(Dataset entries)
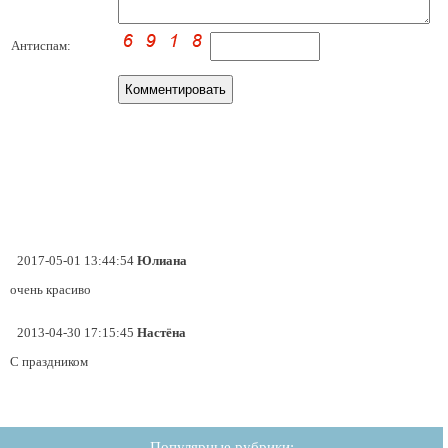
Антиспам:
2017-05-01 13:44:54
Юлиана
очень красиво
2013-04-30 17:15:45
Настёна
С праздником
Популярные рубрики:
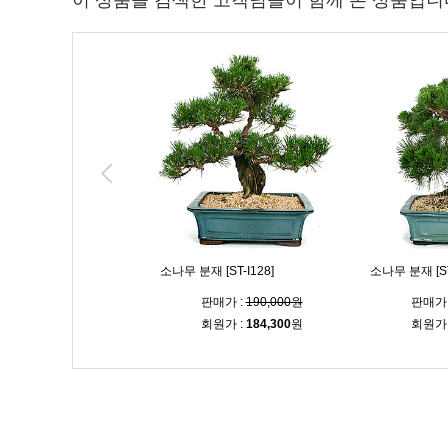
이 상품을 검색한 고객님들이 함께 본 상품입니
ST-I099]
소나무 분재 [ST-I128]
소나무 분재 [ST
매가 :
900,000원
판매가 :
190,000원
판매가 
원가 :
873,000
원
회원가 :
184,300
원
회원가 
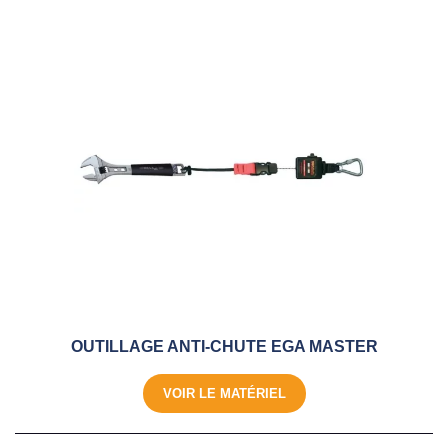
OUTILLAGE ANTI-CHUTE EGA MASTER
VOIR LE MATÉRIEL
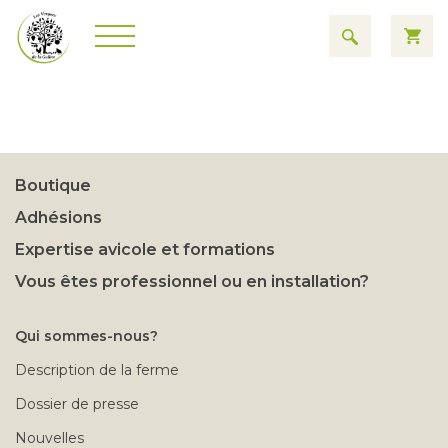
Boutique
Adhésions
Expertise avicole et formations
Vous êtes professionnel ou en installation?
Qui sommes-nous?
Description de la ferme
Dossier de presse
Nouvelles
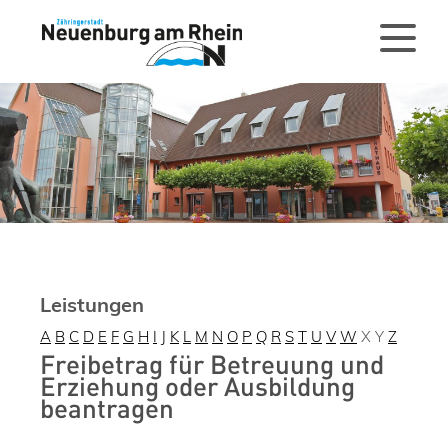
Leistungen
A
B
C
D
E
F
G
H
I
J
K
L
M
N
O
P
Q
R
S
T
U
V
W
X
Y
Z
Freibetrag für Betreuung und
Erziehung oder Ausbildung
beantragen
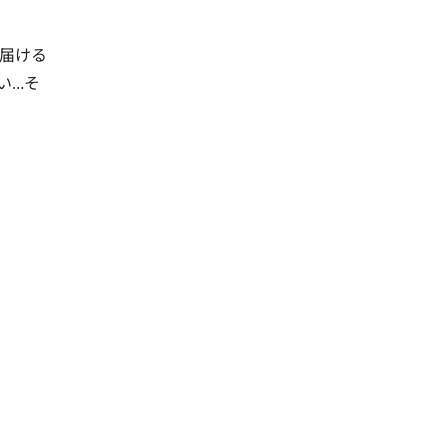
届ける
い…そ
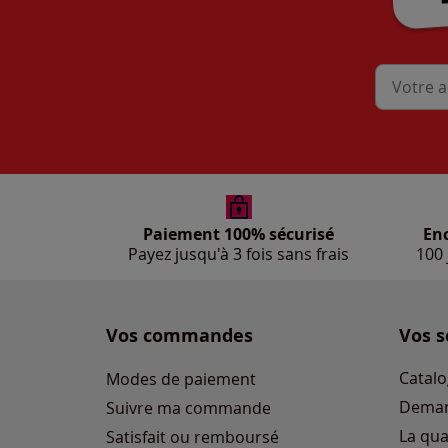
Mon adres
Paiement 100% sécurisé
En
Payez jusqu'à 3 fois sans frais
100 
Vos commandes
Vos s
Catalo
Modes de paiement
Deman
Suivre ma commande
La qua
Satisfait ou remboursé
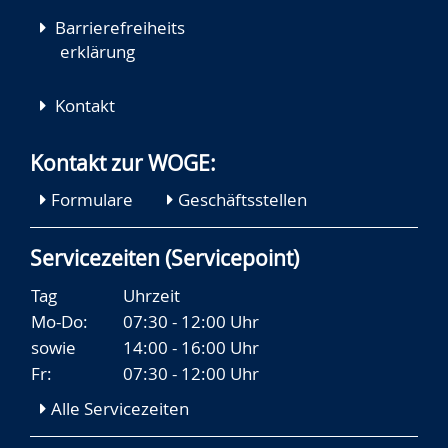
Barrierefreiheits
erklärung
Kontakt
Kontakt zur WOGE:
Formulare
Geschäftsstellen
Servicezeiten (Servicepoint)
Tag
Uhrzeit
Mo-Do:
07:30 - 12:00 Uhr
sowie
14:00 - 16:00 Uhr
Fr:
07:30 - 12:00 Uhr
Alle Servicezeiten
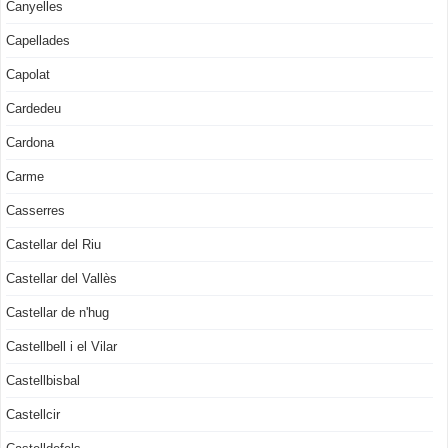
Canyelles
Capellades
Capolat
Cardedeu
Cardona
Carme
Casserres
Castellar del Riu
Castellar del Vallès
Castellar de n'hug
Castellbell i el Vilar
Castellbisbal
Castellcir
--
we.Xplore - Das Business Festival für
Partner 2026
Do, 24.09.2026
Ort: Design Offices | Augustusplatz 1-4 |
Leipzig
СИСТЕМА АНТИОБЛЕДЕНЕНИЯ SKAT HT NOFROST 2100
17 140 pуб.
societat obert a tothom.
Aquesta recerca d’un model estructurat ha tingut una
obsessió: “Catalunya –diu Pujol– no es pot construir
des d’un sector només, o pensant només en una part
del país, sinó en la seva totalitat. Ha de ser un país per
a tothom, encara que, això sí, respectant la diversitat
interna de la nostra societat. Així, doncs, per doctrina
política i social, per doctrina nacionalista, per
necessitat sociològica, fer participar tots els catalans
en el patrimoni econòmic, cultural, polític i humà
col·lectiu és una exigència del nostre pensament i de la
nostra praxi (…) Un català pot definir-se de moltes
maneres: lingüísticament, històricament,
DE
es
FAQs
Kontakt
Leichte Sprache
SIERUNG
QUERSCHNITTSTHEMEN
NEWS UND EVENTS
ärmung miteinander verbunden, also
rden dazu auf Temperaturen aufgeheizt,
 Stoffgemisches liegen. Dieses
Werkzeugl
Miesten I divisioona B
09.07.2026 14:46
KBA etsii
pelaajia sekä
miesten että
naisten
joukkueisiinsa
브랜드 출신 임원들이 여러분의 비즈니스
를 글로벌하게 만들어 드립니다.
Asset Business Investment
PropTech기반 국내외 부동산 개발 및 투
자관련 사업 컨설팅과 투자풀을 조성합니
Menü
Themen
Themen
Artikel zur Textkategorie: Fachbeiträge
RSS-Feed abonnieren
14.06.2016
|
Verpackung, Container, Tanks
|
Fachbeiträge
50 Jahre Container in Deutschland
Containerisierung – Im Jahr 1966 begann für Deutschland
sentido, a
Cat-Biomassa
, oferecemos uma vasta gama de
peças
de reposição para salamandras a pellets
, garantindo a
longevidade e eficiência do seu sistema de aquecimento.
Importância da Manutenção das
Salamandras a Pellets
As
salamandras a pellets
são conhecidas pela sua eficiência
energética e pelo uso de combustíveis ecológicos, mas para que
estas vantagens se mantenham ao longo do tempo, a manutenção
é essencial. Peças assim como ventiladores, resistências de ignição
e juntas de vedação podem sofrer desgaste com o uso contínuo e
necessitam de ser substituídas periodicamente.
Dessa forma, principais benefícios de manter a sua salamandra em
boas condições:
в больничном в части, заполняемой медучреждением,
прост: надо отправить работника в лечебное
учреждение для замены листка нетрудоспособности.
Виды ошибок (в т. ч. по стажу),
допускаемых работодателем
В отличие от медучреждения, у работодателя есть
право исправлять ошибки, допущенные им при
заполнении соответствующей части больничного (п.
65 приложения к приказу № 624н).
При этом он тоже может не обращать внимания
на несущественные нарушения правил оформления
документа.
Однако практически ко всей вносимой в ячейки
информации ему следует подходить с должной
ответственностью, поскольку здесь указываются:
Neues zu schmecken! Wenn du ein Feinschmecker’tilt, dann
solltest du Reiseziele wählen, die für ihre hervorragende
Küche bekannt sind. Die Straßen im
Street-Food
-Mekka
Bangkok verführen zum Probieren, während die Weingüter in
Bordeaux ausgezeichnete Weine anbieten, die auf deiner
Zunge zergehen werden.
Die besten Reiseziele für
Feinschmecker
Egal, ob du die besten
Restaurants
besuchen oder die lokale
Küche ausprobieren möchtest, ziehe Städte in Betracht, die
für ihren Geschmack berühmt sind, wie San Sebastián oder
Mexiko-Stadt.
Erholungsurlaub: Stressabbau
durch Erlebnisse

== YOUR INSTRUCTIONS ==
Could you write out the stretch from the line containing "이 상품을 검색한 고객님들이 함께 본 상품입니" through the line containing "VOIR LE MATÉRIEL" again, with the pictures left out and "소나무 분재" swapped for "소나무 화분"?

== ANSWER BOX ==
이 상품을 검색한 고객님들이 함께 본 상품입니
ST-I099]
소나무 화분 [ST-I128]
소나무 화분 [ST
매가 :
900,000원
판매가 :
190,000원
판매가 
원가 :
873,000
원
회원가 :
184,300
원
회원가 
OUTILLAGE ANTI-CHUTE EGA MASTER
VOIR LE MATÉRIEL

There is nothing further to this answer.